Note love and kindness was shown first to all these ‘undesirables’ and only later did Jesus mention repentance and that to the Pharisees (Luke 5:32). There is a need to demonstrate God’s free undeserved love, grace and kindness before we start calling people to repent:
God’s kindness is intended to lead you to repentance.Romans 2:4
When I was a young Christian I was invited by a Christian to an Andrew Supper. It was a great night out with a lovely meal, good music, and a short message about Jesus. What about a “Matthew Meal” where we each invite a ‘sinner or tax-collector’?
Questions for Discussion
- Do we do things the wrong way around expecting people to repent and come to Jesus first and then they can be invited to eat with us?
- Who are the “tax-collectors and sinners” of our time?
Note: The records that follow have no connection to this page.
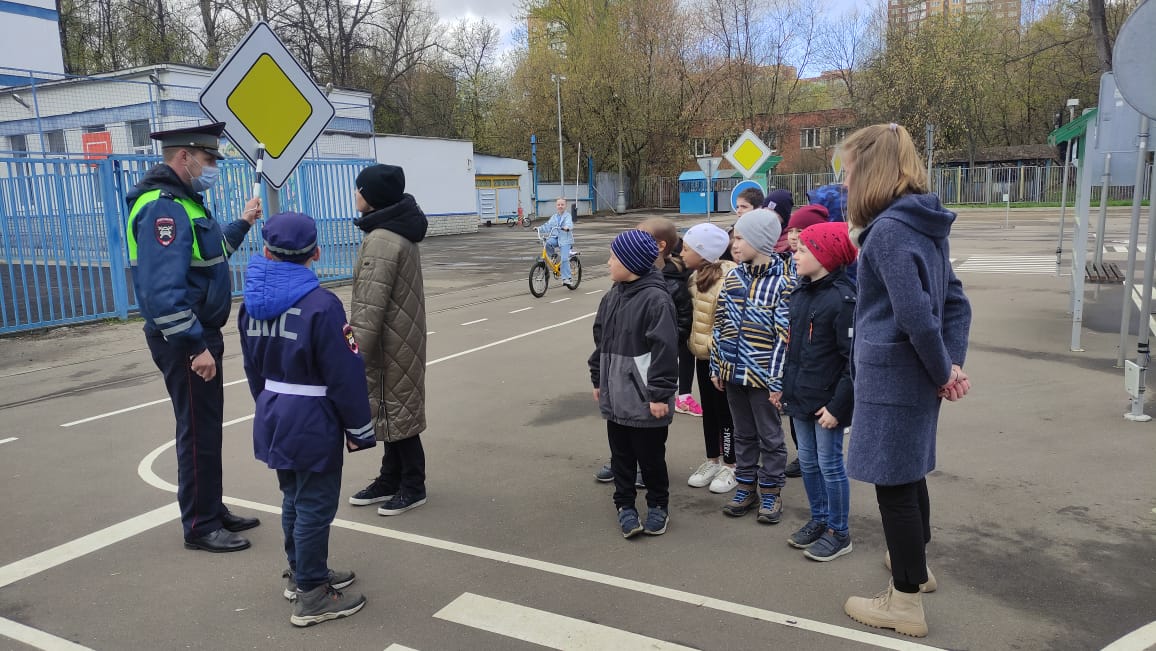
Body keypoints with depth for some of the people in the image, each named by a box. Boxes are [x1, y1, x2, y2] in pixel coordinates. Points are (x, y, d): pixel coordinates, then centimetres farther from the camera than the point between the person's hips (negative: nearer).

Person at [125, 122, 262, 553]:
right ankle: (200, 527, 13)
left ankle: (212, 511, 31)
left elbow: (207, 253, 26)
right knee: (198, 433, 0)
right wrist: (195, 346, -28)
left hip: (200, 335, 10)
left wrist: (243, 224, 30)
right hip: (184, 342, -10)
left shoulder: (183, 202, 12)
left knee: (207, 428, 18)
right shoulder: (163, 207, -20)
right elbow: (163, 290, -28)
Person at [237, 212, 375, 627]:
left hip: (273, 418, 8)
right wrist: (359, 428, -8)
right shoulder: (321, 304, -20)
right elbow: (345, 375, -18)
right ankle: (311, 597, 13)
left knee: (294, 498, 21)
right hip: (313, 423, -7)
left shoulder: (252, 302, 3)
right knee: (315, 507, 3)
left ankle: (302, 573, 36)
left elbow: (253, 368, 12)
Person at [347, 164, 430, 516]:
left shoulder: (381, 241, -22)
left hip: (391, 343, -10)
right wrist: (353, 324, 22)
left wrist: (357, 354, -22)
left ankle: (413, 487, 15)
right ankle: (390, 480, 30)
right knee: (391, 411, 17)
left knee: (396, 412, 2)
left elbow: (373, 305, -25)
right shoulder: (397, 232, 10)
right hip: (397, 339, 10)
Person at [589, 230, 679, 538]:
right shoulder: (612, 297, 6)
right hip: (615, 395, 7)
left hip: (645, 398, -7)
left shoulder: (655, 298, -18)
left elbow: (665, 350, -20)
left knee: (650, 456, 10)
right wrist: (598, 380, 18)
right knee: (621, 455, 16)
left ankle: (658, 505, 29)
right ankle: (625, 504, 31)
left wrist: (660, 395, -19)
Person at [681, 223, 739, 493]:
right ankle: (712, 461, 31)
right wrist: (691, 343, 13)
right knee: (708, 409, 17)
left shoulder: (727, 279, -22)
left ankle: (730, 466, 20)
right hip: (703, 355, 8)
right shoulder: (696, 277, 6)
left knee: (725, 411, 5)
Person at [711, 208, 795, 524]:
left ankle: (771, 492, 23)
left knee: (770, 436, 9)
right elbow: (720, 325, 9)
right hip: (734, 372, 6)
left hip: (763, 376, -6)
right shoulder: (733, 278, 5)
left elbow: (784, 336, -14)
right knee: (743, 434, 17)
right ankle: (745, 487, 30)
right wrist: (716, 366, 9)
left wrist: (778, 380, -15)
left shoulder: (782, 283, -13)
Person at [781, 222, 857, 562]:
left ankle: (839, 533, 21)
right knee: (808, 462, 17)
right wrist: (785, 388, 14)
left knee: (830, 465, 5)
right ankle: (819, 520, 34)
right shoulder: (799, 293, 7)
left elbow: (853, 359, -19)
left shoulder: (843, 298, -18)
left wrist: (837, 406, -20)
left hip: (826, 401, -8)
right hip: (801, 398, 8)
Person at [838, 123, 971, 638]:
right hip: (916, 378, 9)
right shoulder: (924, 224, 10)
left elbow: (915, 315, -25)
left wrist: (943, 372, -11)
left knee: (894, 484, 3)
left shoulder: (888, 229, -19)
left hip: (891, 378, -9)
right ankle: (914, 561, 45)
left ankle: (906, 602, 16)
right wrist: (952, 366, 2)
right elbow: (955, 302, 11)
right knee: (909, 473, 25)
- Are we at ease having a meal with the “tax-collectors and sinners” of our time?
- Are we up for having a “Matthew Meal” every so often?
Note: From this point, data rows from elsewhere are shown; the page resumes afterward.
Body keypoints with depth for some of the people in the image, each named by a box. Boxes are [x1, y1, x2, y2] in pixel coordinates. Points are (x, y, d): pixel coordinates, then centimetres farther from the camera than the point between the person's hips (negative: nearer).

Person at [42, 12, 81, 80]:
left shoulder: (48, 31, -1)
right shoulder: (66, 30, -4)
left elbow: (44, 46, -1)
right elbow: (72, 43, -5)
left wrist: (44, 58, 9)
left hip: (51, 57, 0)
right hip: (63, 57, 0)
- Has the Church become contented to simply go to worship on a Sunday, meet in mid-week, and keep in touch with one another by phone or messaging? What about reaching out to needy people?
Quote for the Week
“Run after the hurting, go after the broken, the addicted, those that have messed up, that society has written off. Go after them with love, with mercy, with the goodness of God.”
Verse of the week
Give thanks to the Lord for He is good. His love endures for ever.Ps. 136:1
Heavenly Father, we so thank You for sending Your Son Jesus Christ, not only to die for our sins and reconcile us back to Yourself, but also to show us how to live this new life in Him. Thank you Jesus for the way You emphasised love, compassion, grace, and mercy, and demonstrated it in the way You lived. Thank you for Your love and acceptance of sinners and tax-collectors, of outcasts, of the marginalised, and of those who were sick and infirm, of us.
Thank You for the gift of Your Holy Spirit and we pray You will strengthen us in our inner beings that Your Church might demonstrate Your love in action, the fruit of the Holy Spirit, that which sums up all the commandments. Help us to love one another with the love of Christ and to love our neighbours, our friends and family, and especially those who are despised by society as a whole.
Lord build Your Church and may we see many who are prostitutes, alcoholics, drug-addicts, coming into Your Kingdom through the compassion, love, and kindness of Your people, in Jesus Christ, Amen.